‘We are one of ten companies that Bill Gates himself succeeds’


The Walloon biotech company Univercells is in the spotlight as American billionaire and philanthropist Bill Gates is pumping millions into it for the fourth time. “Our next step is as big as becoming Galapagos,” said founder and CEO Hugues Bultot.

Univercells signed this week for the second-largest round of funding for a Belgian biotech company in 2020. The specialist in vaccine production from Gosselies, near Charleroi, refueled 50 million euros with a wide range of investors. This includes well-known names such as the AB InBev family de Spoelberch, the entrepreneur Christian Dumolin and the federal and Walloon investment companies FPIM and SRIW.

But the most famous lender was undoubtedly Bill Gates. The Microsoft founder had invested 30 million euros in Univercells since 2016. There is now a tranche of 15 million on top.

Despite this substantial investment, Gates has not yet traveled to Charleroi for a surprise visit, says Hugues Bultot, the CEO of Univercells, laughing. Maybe that will happen in the future. According to our contacts, we are one of ten companies that personally follow Bill and Melinda Gates.

Together with the engineer José Castillo, Bultot founded Univercells in 2013. Barely a year after its start, the Walloon biotech company Gates was able to entice Gates with its micro-factories, a technology that makes it possible to make vaccines on a large scale in a much smaller production environment. This allows Univercells to make as many vaccines as major players in the sector, such as GSK or Sanofi, but at a much lower price.

I think it is important that production is located with us, so that more people from the region can get started.

Hugues Bultot

CEO Univercells

Before founding Univercells, 54-year-old Bultot had already started three biotech companies with Kitozyme, Artelis and Masthercell. De Carolo nevertheless followed an atypical course for a biotech entrepreneur. After studying law, economics and criminology, Bultot ended up in the banking world in the mid-1990s.

‘I started working for Synergi, the Walloon risk subsidiary of Generale Bank,’ says Bultot. ‘It was there that I first came into contact with biotech and decided to become an entrepreneur.’

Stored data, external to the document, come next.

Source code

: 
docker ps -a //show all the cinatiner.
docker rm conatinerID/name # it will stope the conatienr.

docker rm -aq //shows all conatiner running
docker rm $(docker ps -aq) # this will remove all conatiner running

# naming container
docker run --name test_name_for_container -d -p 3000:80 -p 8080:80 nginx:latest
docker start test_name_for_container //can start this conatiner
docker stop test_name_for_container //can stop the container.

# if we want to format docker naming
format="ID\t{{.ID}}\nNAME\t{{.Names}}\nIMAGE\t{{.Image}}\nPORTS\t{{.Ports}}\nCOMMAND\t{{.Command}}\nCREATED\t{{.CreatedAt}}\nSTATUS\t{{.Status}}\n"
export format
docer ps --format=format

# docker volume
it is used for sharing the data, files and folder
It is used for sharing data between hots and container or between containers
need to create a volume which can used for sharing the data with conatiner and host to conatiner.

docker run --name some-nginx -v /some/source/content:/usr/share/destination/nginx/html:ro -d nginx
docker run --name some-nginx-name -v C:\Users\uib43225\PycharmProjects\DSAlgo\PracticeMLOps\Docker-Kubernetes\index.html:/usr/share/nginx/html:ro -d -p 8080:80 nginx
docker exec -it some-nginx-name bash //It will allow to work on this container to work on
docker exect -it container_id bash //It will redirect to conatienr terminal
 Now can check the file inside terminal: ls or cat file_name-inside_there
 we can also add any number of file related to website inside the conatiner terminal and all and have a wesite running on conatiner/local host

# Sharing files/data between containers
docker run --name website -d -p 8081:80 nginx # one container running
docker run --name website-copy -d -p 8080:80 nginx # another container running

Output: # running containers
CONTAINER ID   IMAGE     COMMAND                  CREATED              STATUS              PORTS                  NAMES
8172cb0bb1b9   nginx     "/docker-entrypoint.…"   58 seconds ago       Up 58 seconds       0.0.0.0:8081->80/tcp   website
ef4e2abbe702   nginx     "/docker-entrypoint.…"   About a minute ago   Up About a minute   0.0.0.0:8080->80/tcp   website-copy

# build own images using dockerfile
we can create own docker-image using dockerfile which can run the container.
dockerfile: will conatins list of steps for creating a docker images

MastherCell, one of the biotech companies that built Bultot into a success story, was acquired by the American Catalent for 315 million dollars at the beginning of this year. When that deal was closed, MastherCell had some 500 employees, about the same number as Univercells today. This is not common in the biotech sector, which often involves small research teams. ‘I think it is important that the production is located with us, so that more people can work in our region,’ says Bultot.

‘I grew up in Charleroi during the decline of the steel industry,’ says the entrepreneur. ‘On the way to school I saw the steel mills closing one by one. My father was a banker for the Municipal Credit of Charleroi. He saw a huge number of his clients lose their jobs. That is why it was a dream for me to bring factories, industry and innovation to Charleroi again. ‘

‘It took a long time before I could make that dream come true, but that now seems to be working. Wallonia has long been in a kind of shock, but a psychological turnaround is underway. We are rediscovering our entrepreneurial spirit and we notice that we can be just as ambitious as Flanders. ‘ The entrepreneur does not hide this ambition. “The next step for Univercells is to become as big and successful as Galapagos.”